Taking oral probiotics is one way to help support the crowding-out of pathogenic bacteria in the pregnant woman’s body, thus allowing the “good” bacteria to take hold. The very BEST way to support healthy microbiome diversity is by choosing to eat, or not eat, certain FOODS. The food you eat becomes the food the bacteria in your gut eat. Generally, pathogenic bacteria thrive off high-sugar foods, and non-pathogenic (aka good) bacteria thrive off of more complex starches that come from plant-based diets. That is not to say that meat is not encouraged – in my practice, it is. Plant-based just means that there are more plants than animal products in the diet overall, which is encouraged. Choosing a high-dose, broad spectrum probiotic will aid this process and is still recommended, even though it is not the most efficient method of affecting the microbiome. My recommended brands of probiotics are not as specific as the prior supplements. I strongly suggest switching brand/type every time you finish a particular bottle, so as to obtain and reap the benefits of many different strains of bacteria. I recommend choosing from practitioner-grade companies like Klaire labs, Pure Encapsulations, or Ortho Molecular Products. Search for a product that contains multiple strains of Lactobacillus and Bifidobacterium, in a dose between 20-50 CFU (colony-forming units). Always eat probiotics with food, unless directed otherwise by your practitioner.

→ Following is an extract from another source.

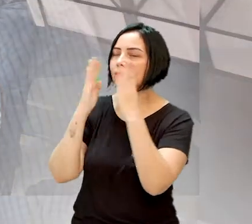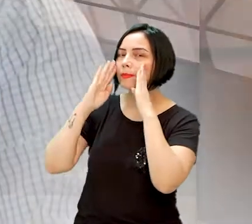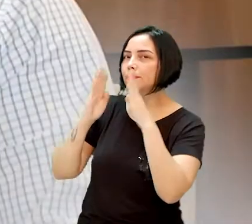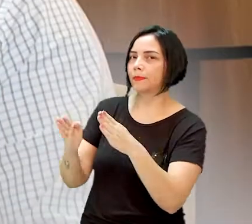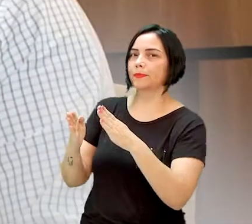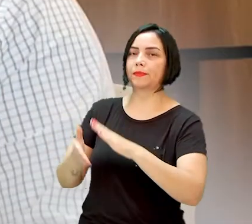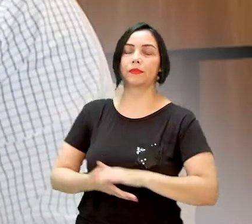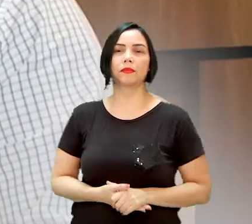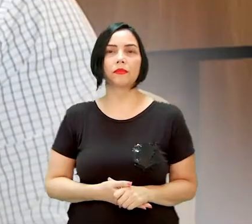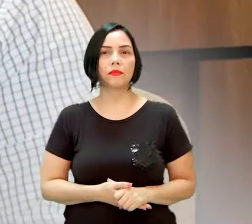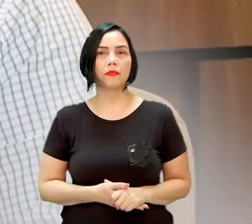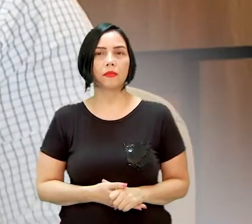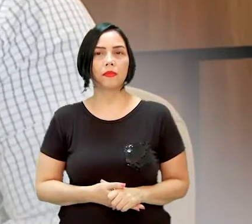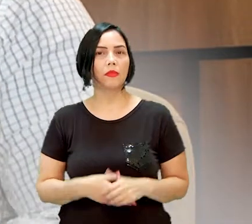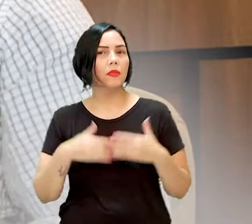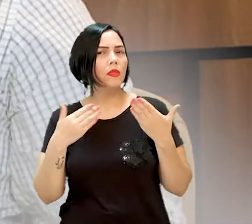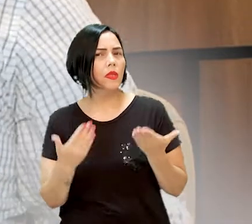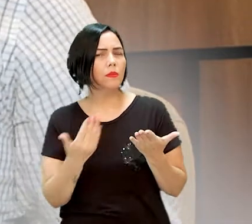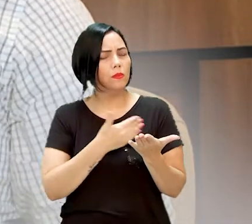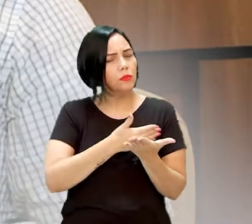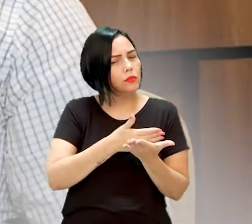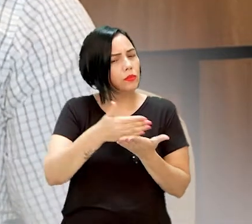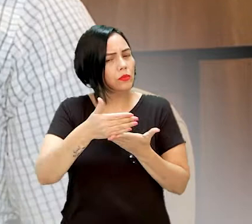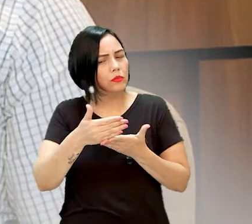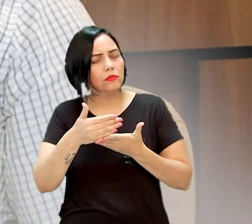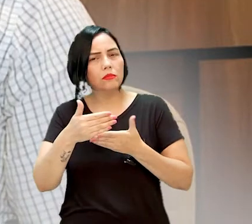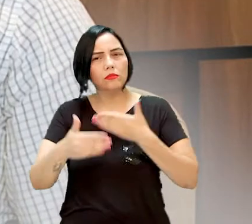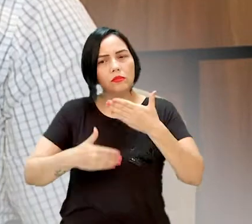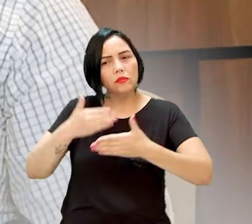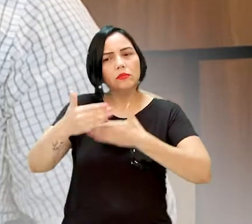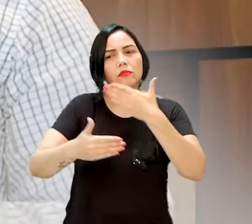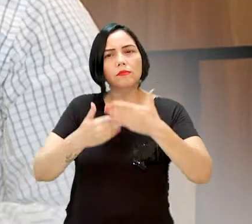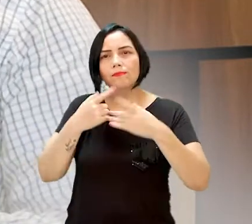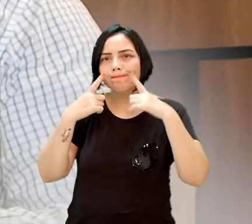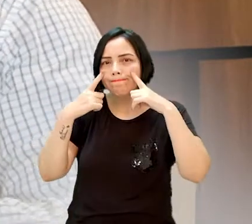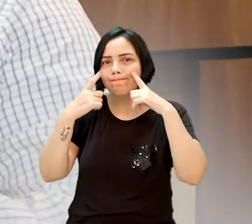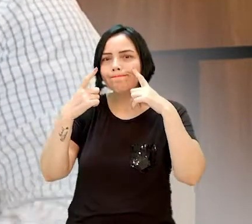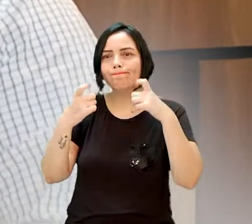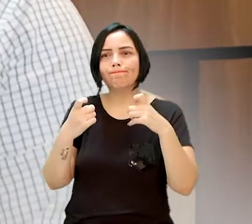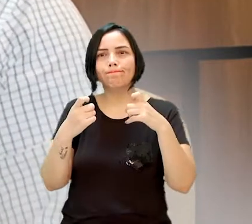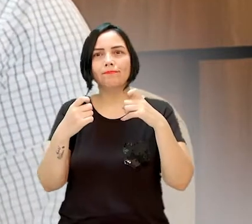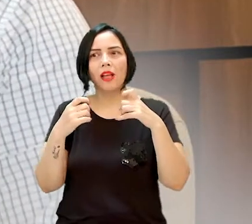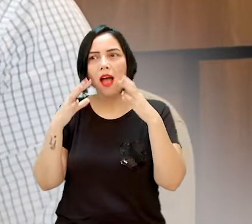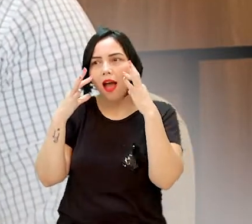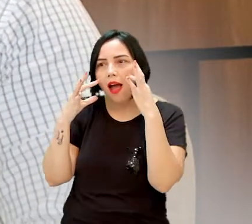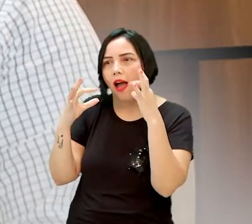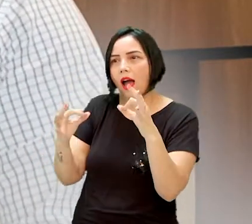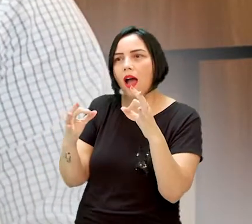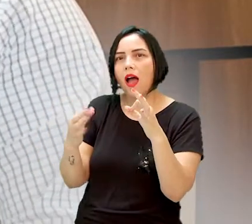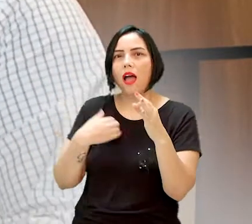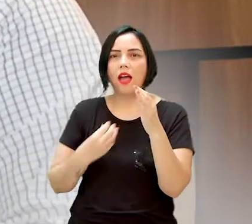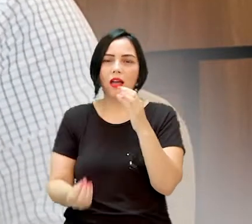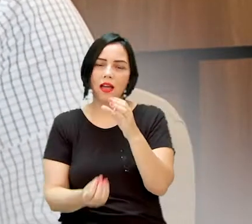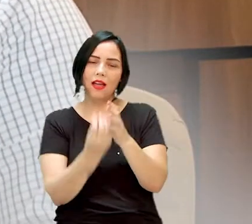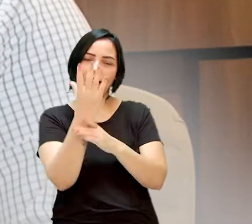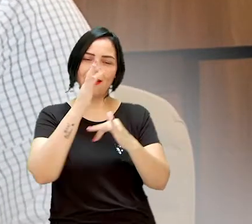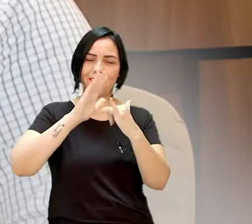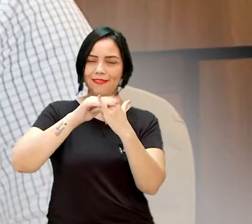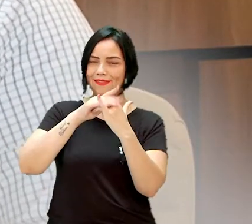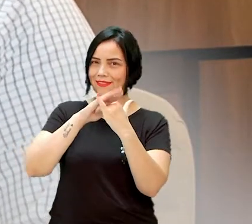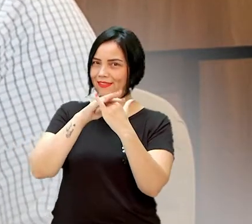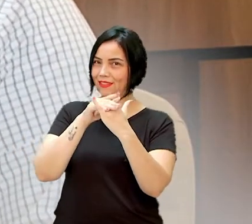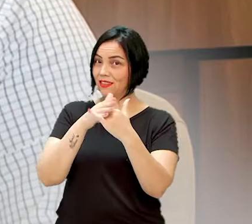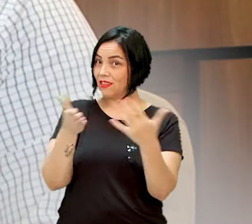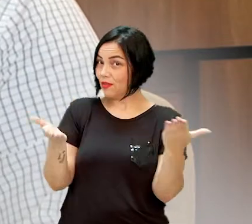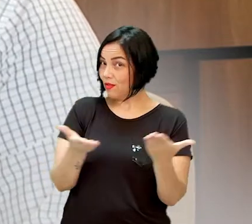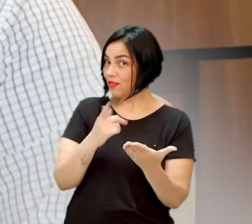Jesus. E, com o passar do tempo, vendo a necessidade, criei um canal no YouTube. Que hoje esse canal, pra você que está me assistindo,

- VITAMIN D3 Vitamin D3 is a key nutrient for whole-body health. It is protective of the immune system, bones, and brain – amongst much more. It’s generally found in prenatal and general multivitamins, is sometimes found fortified in breads or cereals, and is thought to be easily obtained by the sun, but in fact – most Americans are deficient in vitamin D3. The darker your skin tone, the more likely you are deficient in vitamin D3, as well.
I always suggest testing levels of vitamin D3 before supplementing, because although vitamin D3 toxicity is rare, this is a fat-soluble vitamin that can reach toxic levels in the body. Other vitamins, like vitamin C or the B vitamins, are water-soluble and thus are excreted easily and quickly through urine. Fat soluble vitamins (A, D, E, K – think, All Dinosaurs Eat Kale), stick around longer in the body and thus allow for levels to build up over time, sometimes reaching toxicity. This is why vitamin A is always talked about as a point of concern during pregnancy, as well. It’s a vital nutrient, but high levels have been found to be teratogenic, aka cause birth defects. And now we know that because it is a fat-soluble vitamin, it is not easily excreted from the body which means we need to be extra careful with dosing. My recommendations around vitamin D3 are to test levels to understand your baseline level (ideally this level is 40-80ng/mL) and then adjust your daily dosing accordingly. In choosing a product, I prefer liquids because drop-dosing is easy to adjust and compliance with my patients is high. Look for a brand like Bioclinic Naturals, Ortho Molecular Products, or Pure Encapsulations that has a dose of 1,000 IU (25mcg) per drop. Sometimes you may dose 2,000 IU per day, other times you may take acute doses of 15,000 IU for a short period of time due to illness – and having a product where adjusting your dosing is easy is very nice!
- Choose a practitioner-grade prenatal vitamin containing the optimized forms of nutrients so that your body can utilize them better, with less effort
- Choose a high-DHA containing omega-3-fatty acid supplement sourced from wild-caught fish and tested third-party for heavy metals
- Choose a multi-strain, high dose probiotic of 20-50 billion CFU and take it with food, mixing up brands each time you finish a bottle
- Choose a liquid-based vitamin D3 so your dosing can be easily obtained and adjusted
DISCLAIMER: This article is not meant to be interpreted as medical advice. This is purely for informational and educational purposes only. Milk Medicine supports body autonomy, body literacy, open access information, and informed consent. The health of you and your family is your own responsibility. As always, discuss any medical questions or concerns with your physician or pediatrician.